Lee Anne Gagnon de l’Escouade verte de Salaberry-de-Valleyfield s’assure que la règlementation sur l’utilisation des produits autorisés à épandre sur la pelouse soit respectée. (Photo Journal Saint-François - E.T.)

Depuis 11 ans, les pesticides de synthèse, par exemple le Round-up, sont interdits à Salaberry-de-Valleyfield. Trois entrepreneurs ont cependant été reconnus coupables d’en avoir utilisés. Leur certification est donc révoquée et ils ne peuvent plus faire affaire sur le territoire pour une période d’un an.

Les entrepreneurs ont été pris en défaut à la suite de l’analyse d’un échantillon de produit récupéré sur leur buse. Ils n’étaient même pas en mesure de se défendre. Si bien qu’ils ne se sont même pas présentés en cour.

«Il y a un réel bris de confiance entre la Ville et l’industrie, convient Marie-Lou Lacasse, conseillère en environnement. On a pourtant accompagné les entrepreneurs. Ce n’est pas un cas ponctuel; à chaque année on a des infractions. »   

La Ville a mis en place un système d’analyse et une procédure pour mettre en application son règlement municipal. Le tout demeure complexe. Salaberry-de-Valleyfield a bien souvent perdu devant le juge de la cour municipale. Mais après plus d’une décennie, elle a décidé de serrer la vis. « On est devant un cas de santé publique, a lancé Magali Joube, conseillère en communication. Les entrepreneurs ont utilisé des pesticides à l’insu des citoyens. C’est quand même inquiétant. »

Les entrepreneurs fautifs sont désormais affichés sur le site Internet de la Ville. Au même titre que la quinzaine qui se conforment à la règlementation ou qui sont en cours d’analyse.

«L’homologation, la vente et l’étiquetage du produit est de responsabilité fédérale, observe Mme Lacasse. Le provincial gère l’application. La Ville, la pire sanction qu’elle peut appliquer c’est d’empêcher l’entrepreneur de venir travailler. » 

Salaberry-de-Valleyfield fait partie des pionnières au Québec pour sa politique sur l’utilisation des pesticides.

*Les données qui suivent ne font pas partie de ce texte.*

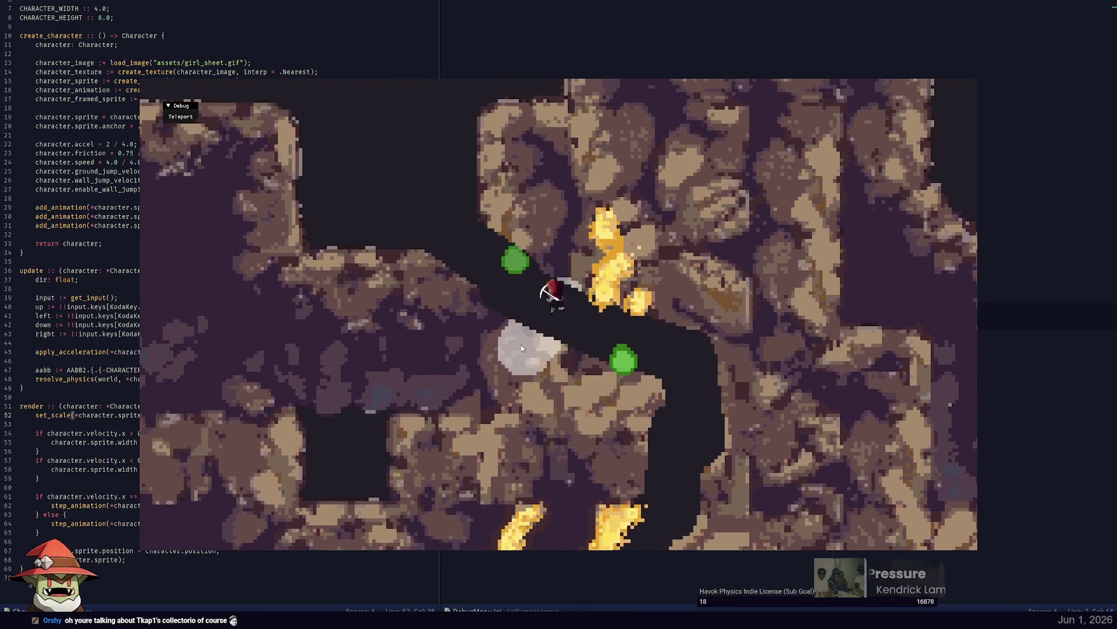
{"action": "left_click", "coordinate": [521, 343]}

Quelques municipalités tendent à adopter une même règlementation.

Pour les intervenantes, l’utilisation du terme «traitement», instaure une notion positive et met les citoyens en confiance. Pourtant, ce mot réfère à l’utilisation de pesticides et d’engrais avancent-elles. 

Pour cette raison, un guide composé de cinq questions à poser à son entrepreneur a été rédigé. On invite aussi les citoyens à contacter l’Escouade verte en cas de doute.

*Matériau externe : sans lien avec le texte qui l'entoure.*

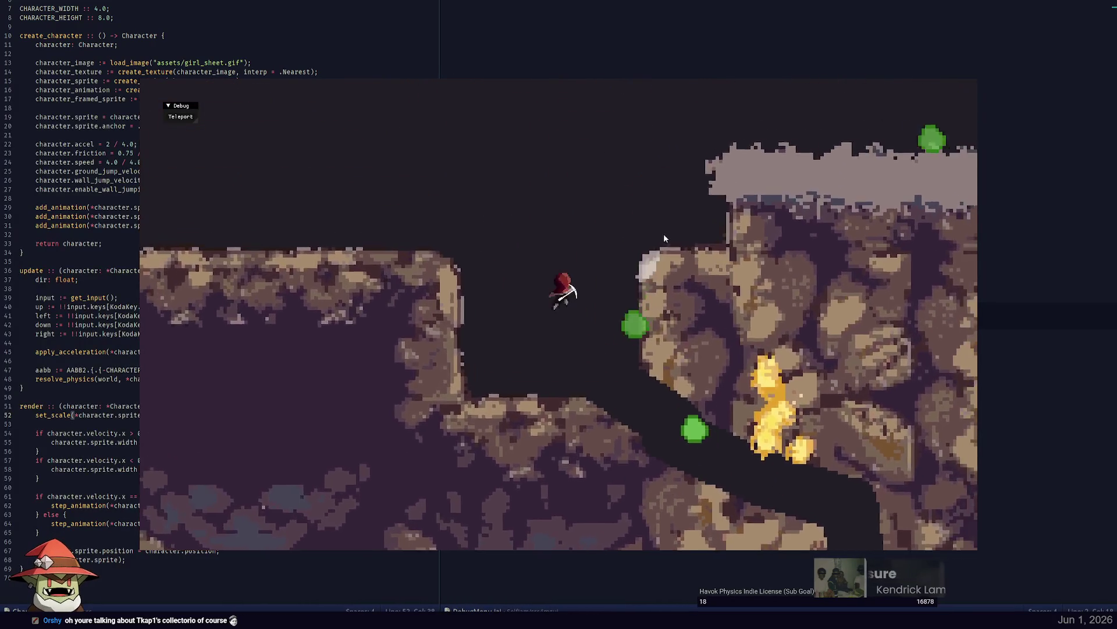
{"action": "left_click", "coordinate": [597, 201]}
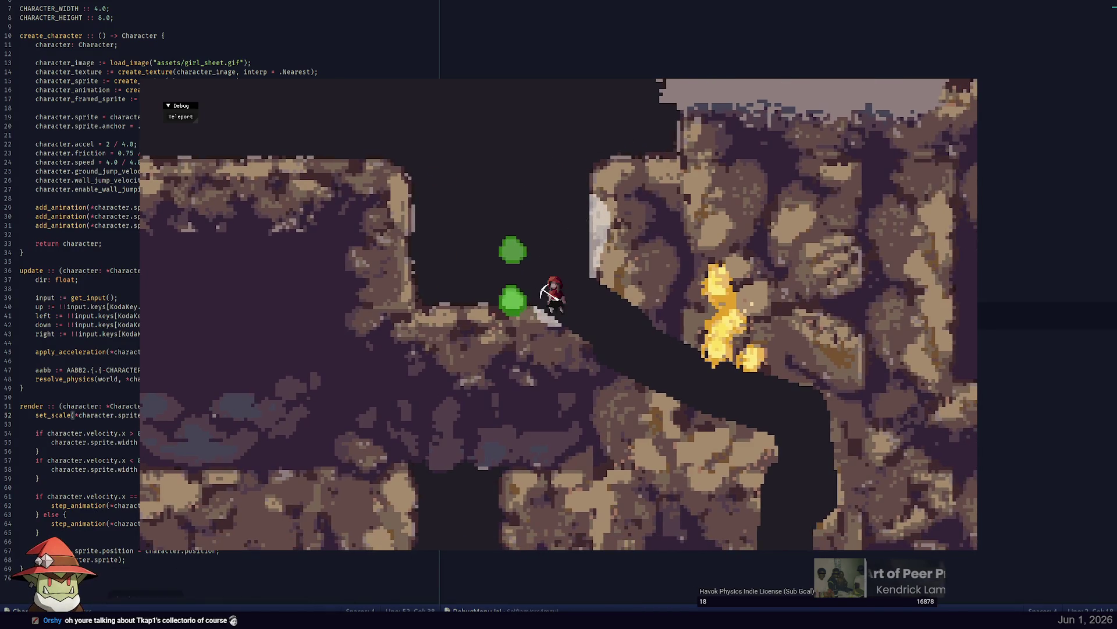
{"action": "key", "text": "ctrl+c"}
Open the enemies source file and trace where velocity and accel are used.
{"action": "left_click", "coordinate": [114, 62]}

«Il faut arrêter de voir la pelouse comme un green de golf. En milieu urbain, on n’est plus là. » - Marie-Lou Lacasse

La biodiversité à protéger

La Ville a organisé une rencontre technique sur le sujet le mardi 24 mai chez M. Beauchamp. Son sol est couvert de sept variétés que ce soit la fraise, la petite violette ou le lierre terrestre. «Il faut changer nos standards de beauté, a reconnu le citoyen. Je ne fais aucun traitement. Le gazon est coupé à 3 pouces et quart; ça donne une chance aux petites fleurs. »

Une pratique à copier, poursuit la conseillère en environnement. «Une pelouse en monoculture est moins bonne pour l’environnement, explique-t-elle. C’est surprenant de voir que la biodiversité amène la biodiversité. Il faut faire confiance à la nature. »

Pour s’amuser à mieux connaître notre environnement, elle invite à télécharger l’application Seek by iNaturalis. Cette technologie permet d’obtenir des informations utiles sur la flore, et les insectes, à l’aide d’une photo.

Pas de stress avec les verts blancs

La présence de verts blancs ne devraient pas déstabiliser personne. Il y en a toujours eu. «Si on ne voit pas de problème sur la pelouse, il n’y en a pas de problème, assure Marie-Lou Lacasse. On n’a jamais noté d’infestation de verts blancs en 10 ans à Salaberry-de-Valleyfield. Ça ne devrait pas nous stresser la nuit. » 

La biodiversité est une pratique à mettre de l'avant pour la santé du sol. (Photo Journal Saint-François - E.T.)